## TASK GOAL
From the line below that contains "Digitized hematoxylin and" to the line that contains "- pathologist's review", repeat every line exactly, both ends included, and nothing else.

## EXERCISE MATERIAL
•••

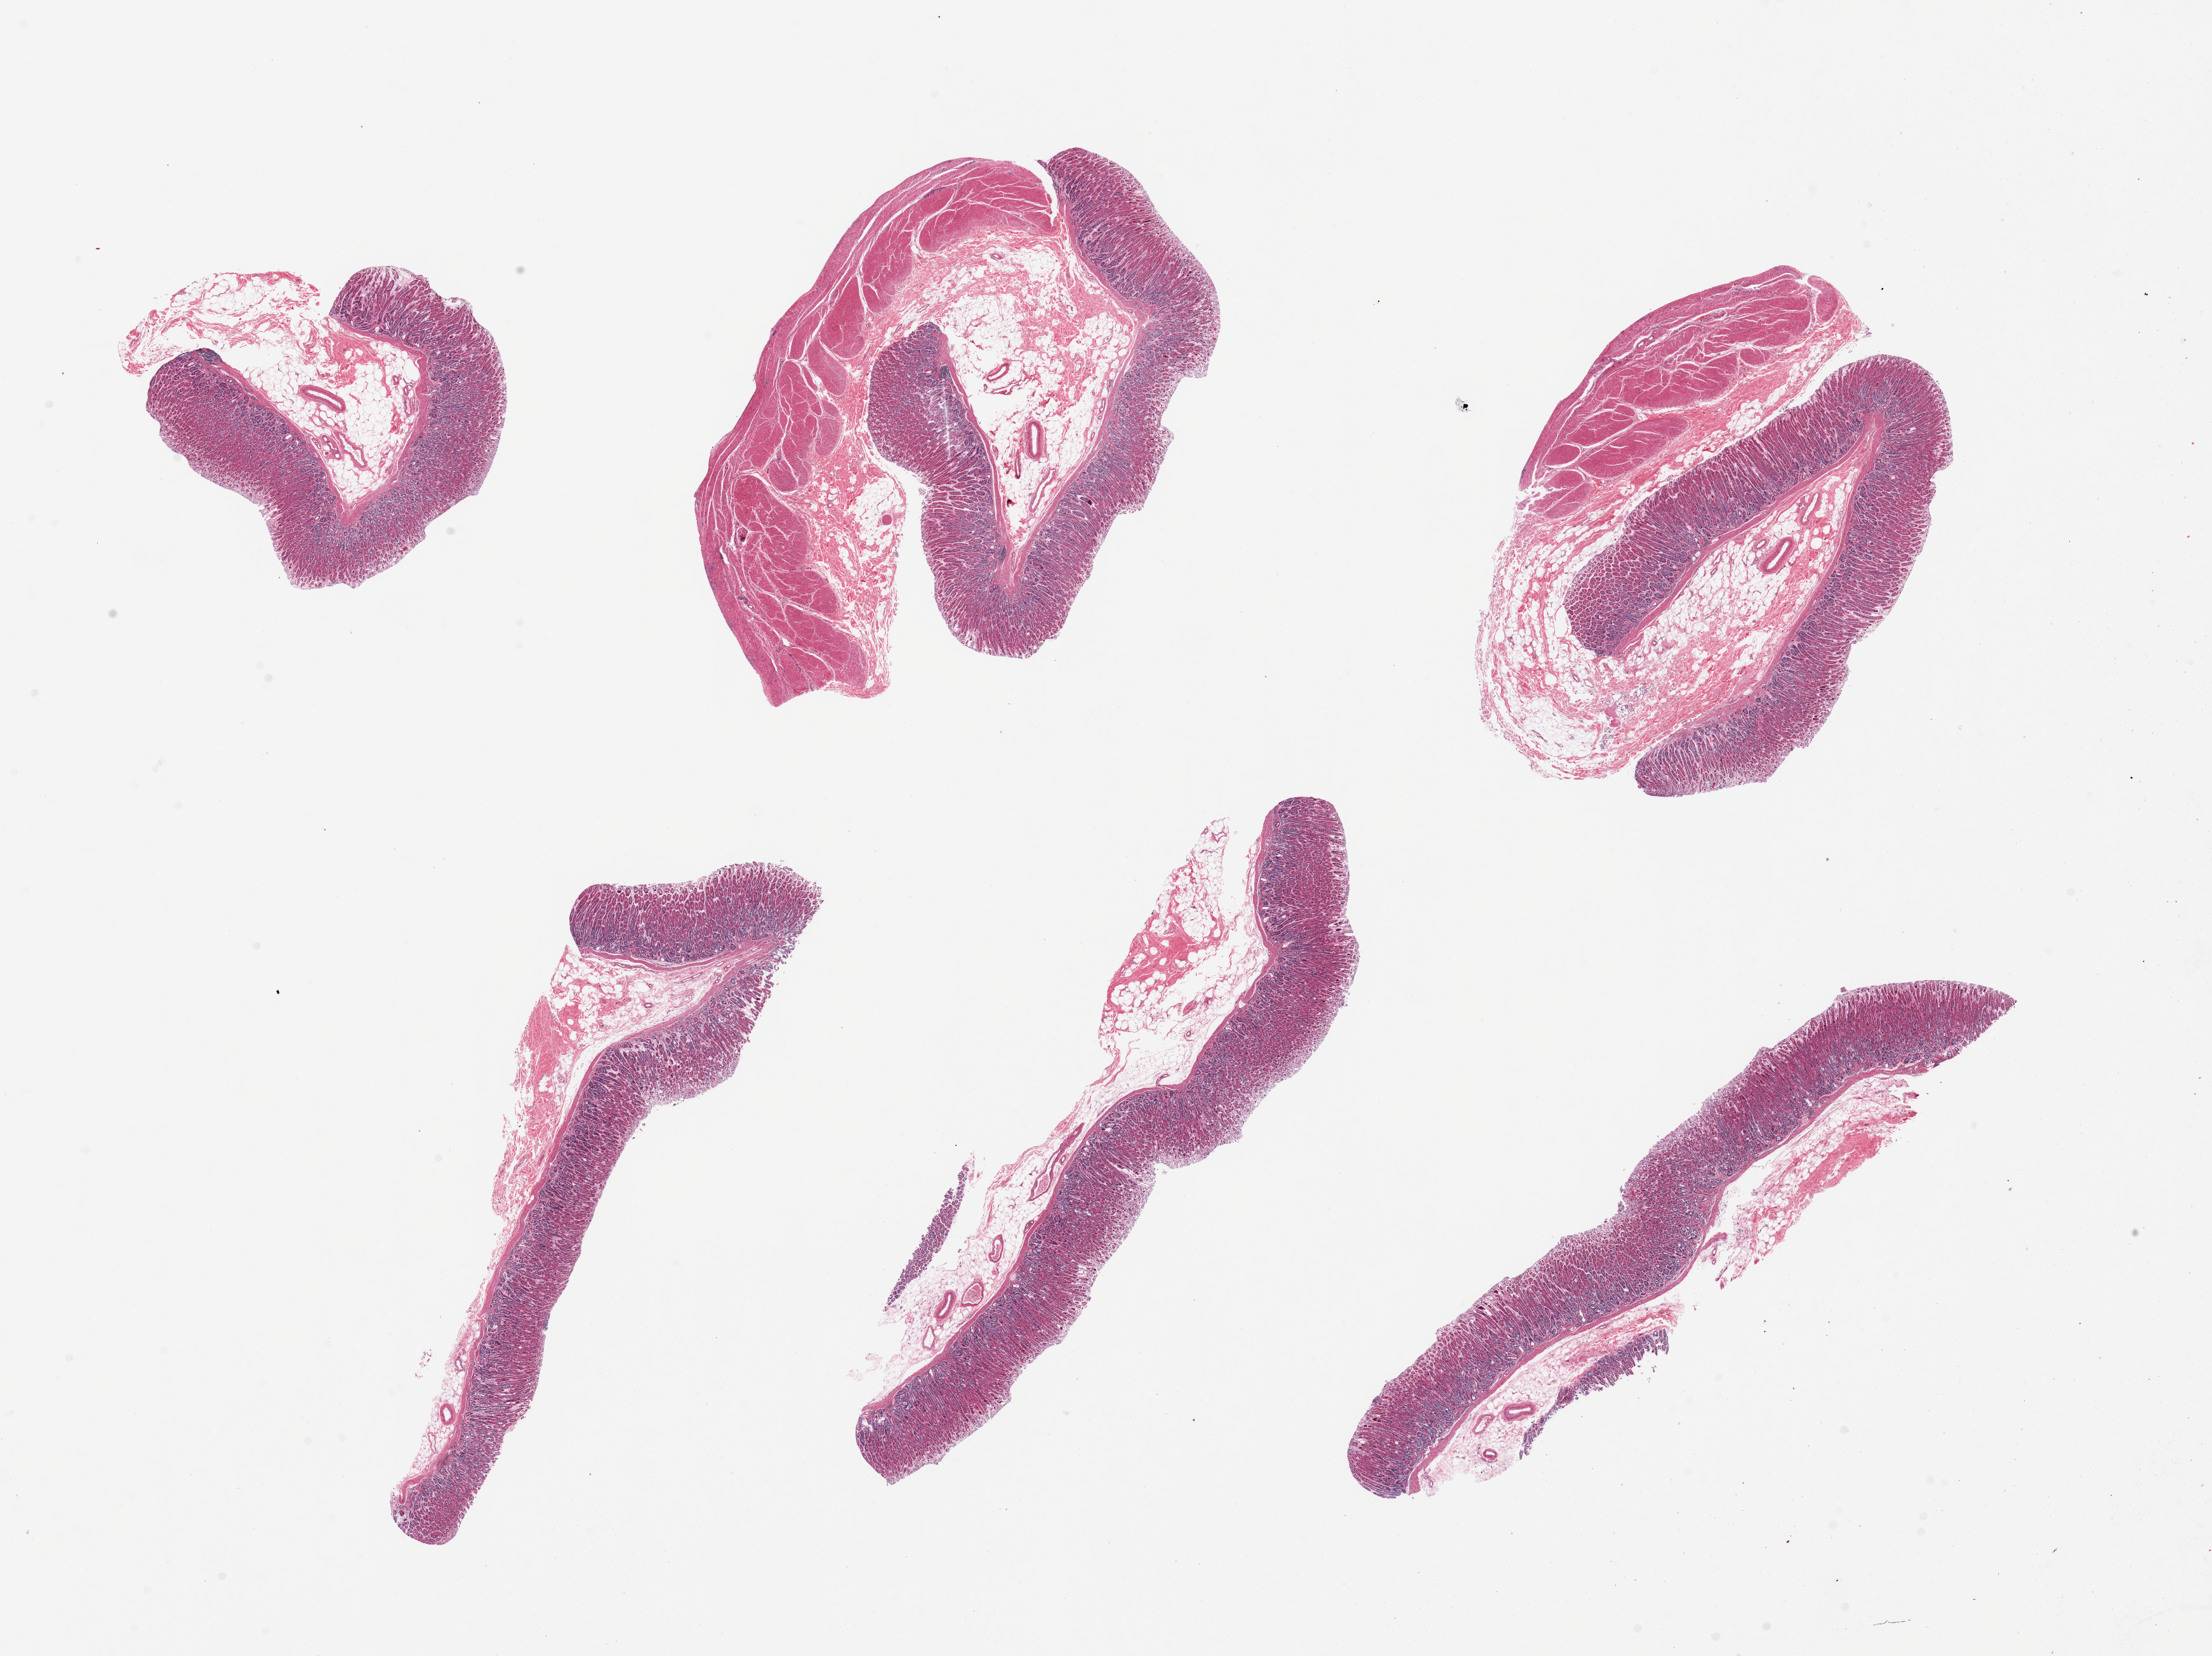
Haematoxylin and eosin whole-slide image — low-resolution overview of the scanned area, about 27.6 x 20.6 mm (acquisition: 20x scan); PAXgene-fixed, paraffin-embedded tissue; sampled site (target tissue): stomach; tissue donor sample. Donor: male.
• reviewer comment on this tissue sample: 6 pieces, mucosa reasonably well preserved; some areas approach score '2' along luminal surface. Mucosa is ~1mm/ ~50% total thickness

•••

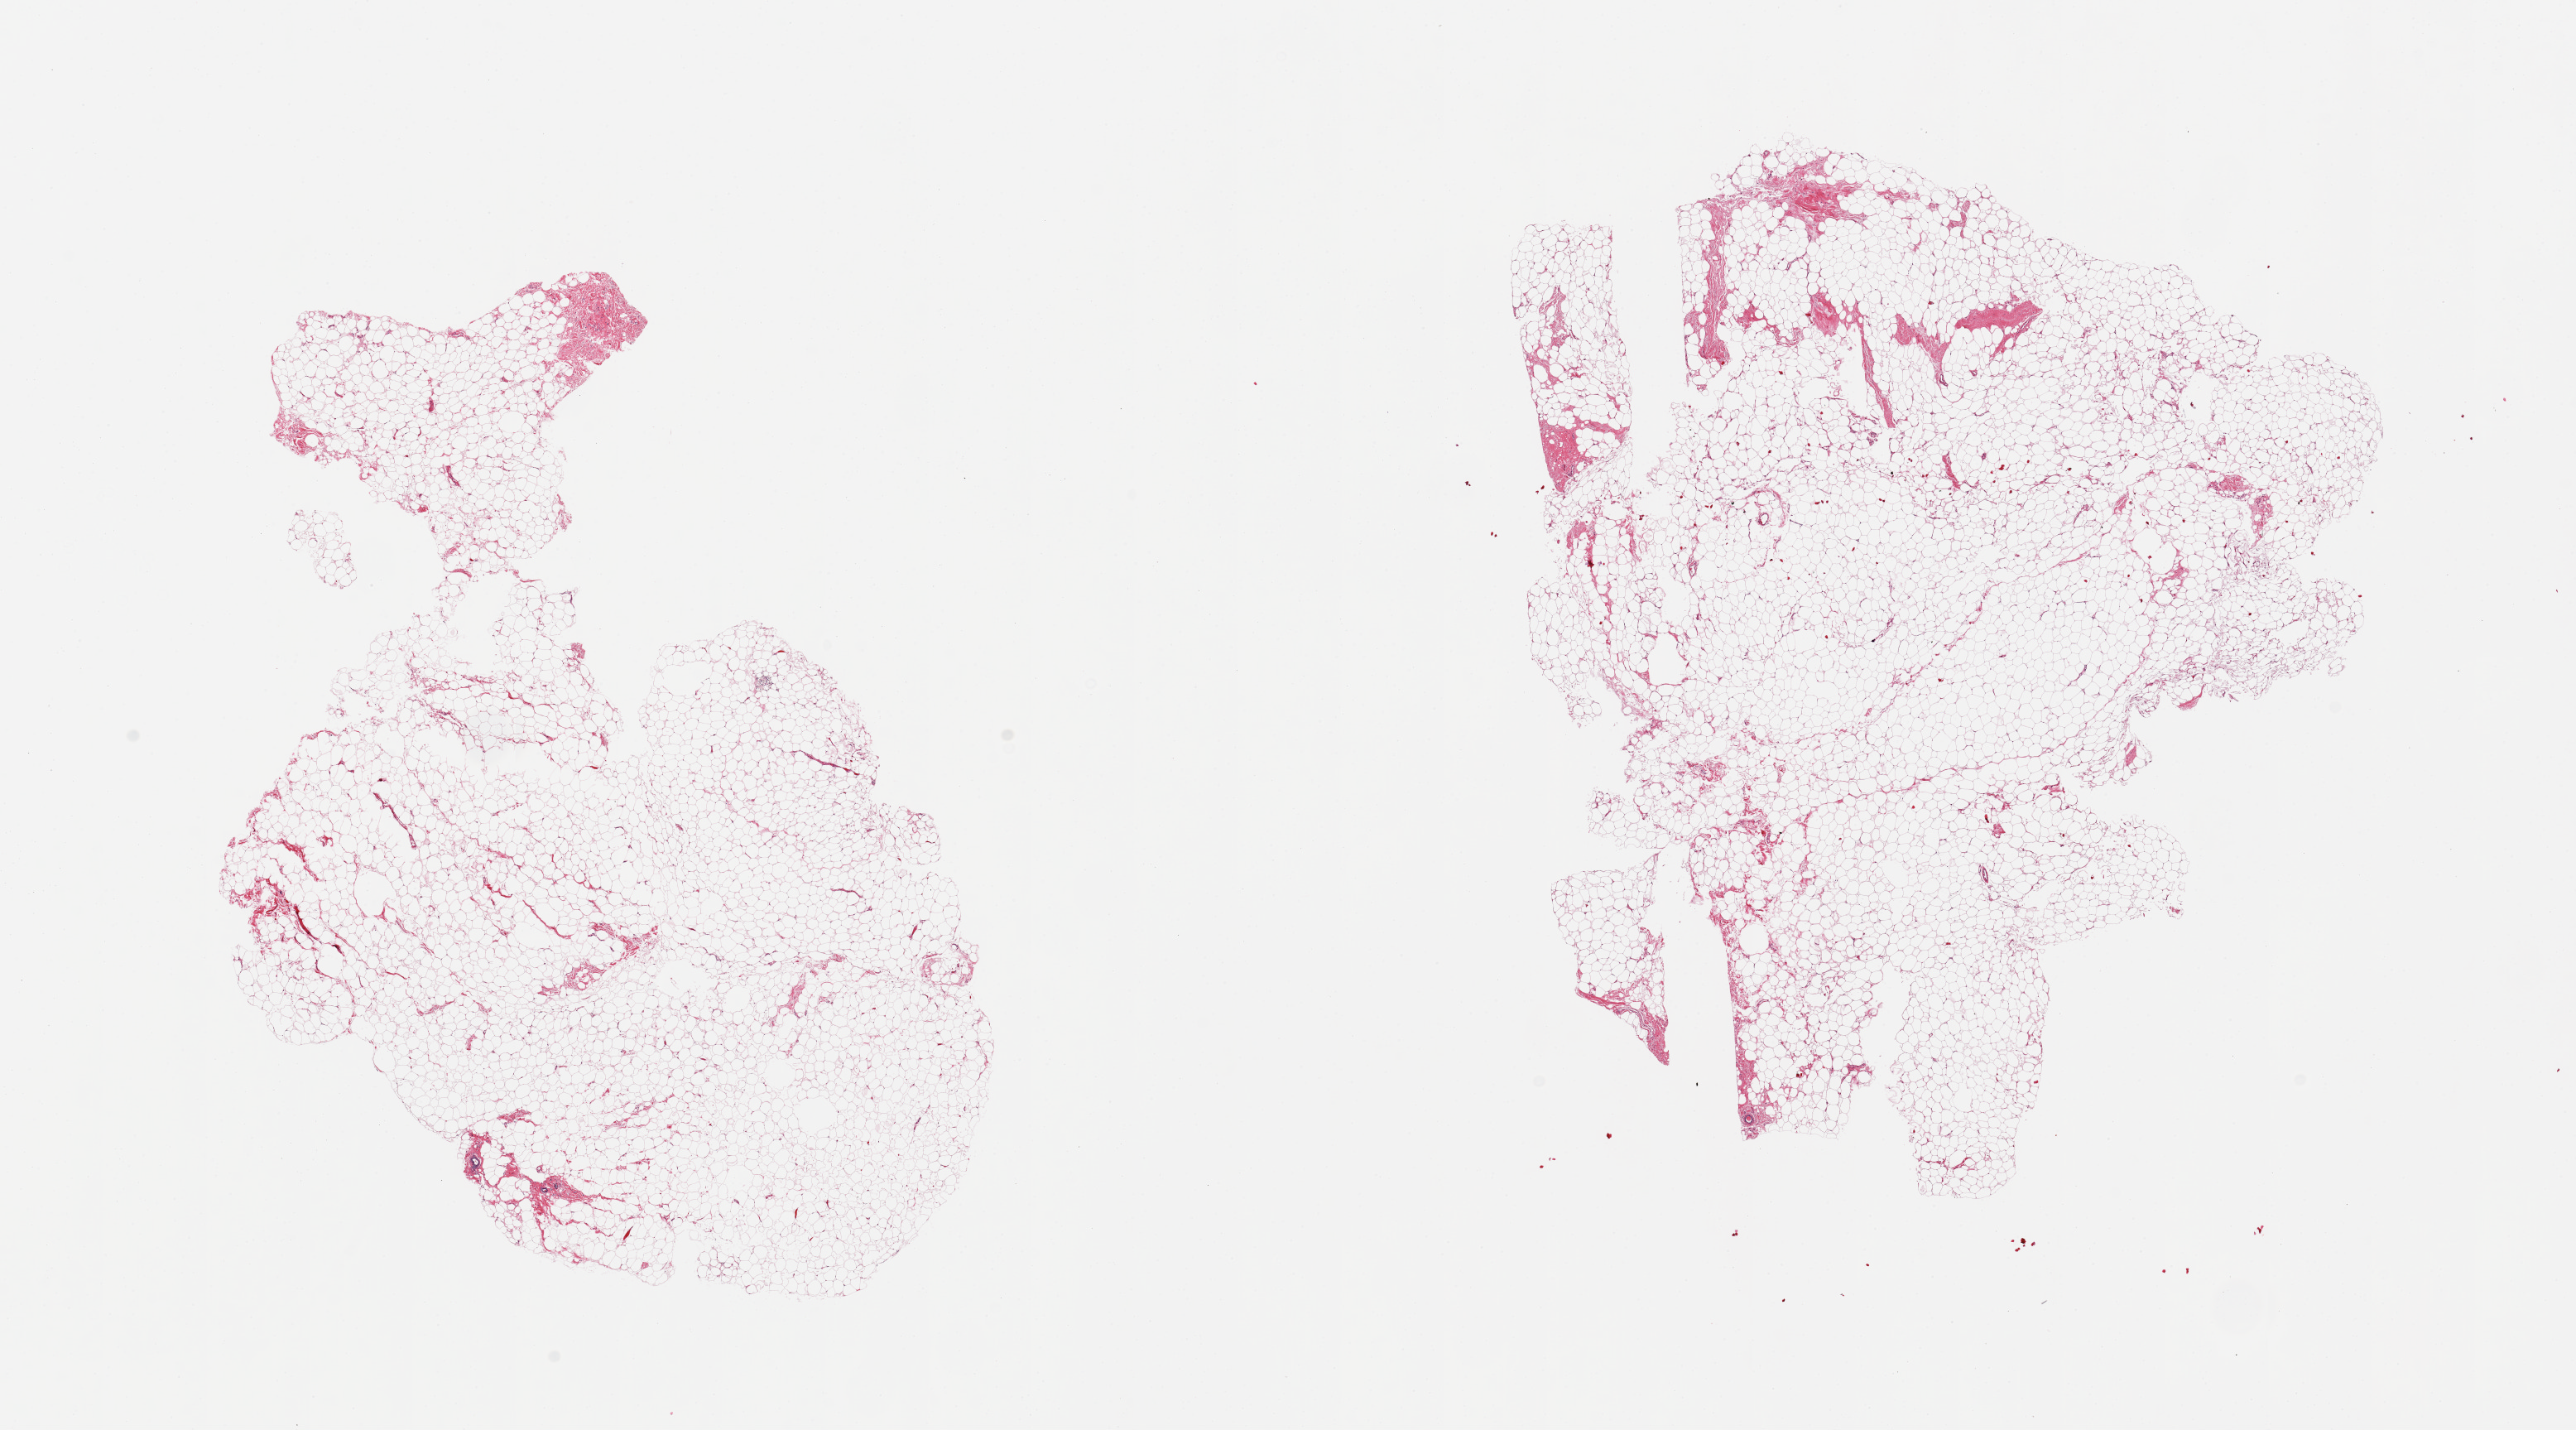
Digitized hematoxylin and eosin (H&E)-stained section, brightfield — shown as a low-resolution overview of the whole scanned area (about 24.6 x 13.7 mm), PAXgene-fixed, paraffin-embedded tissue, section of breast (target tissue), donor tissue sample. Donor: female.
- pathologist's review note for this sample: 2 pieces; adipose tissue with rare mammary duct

•••

## FINISHED EXERCISE
Digitized hematoxylin and eosin (H&E)-stained section, brightfield — shown as a low-resolution overview of the whole scanned area (about 24.6 x 13.7 mm), PAXgene-fixed, paraffin-embedded tissue, section of breast (target tissue), donor tissue sample. Donor: female.
- pathologist's review note for this sample: 2 pieces; adipose tissue with rare mammary duct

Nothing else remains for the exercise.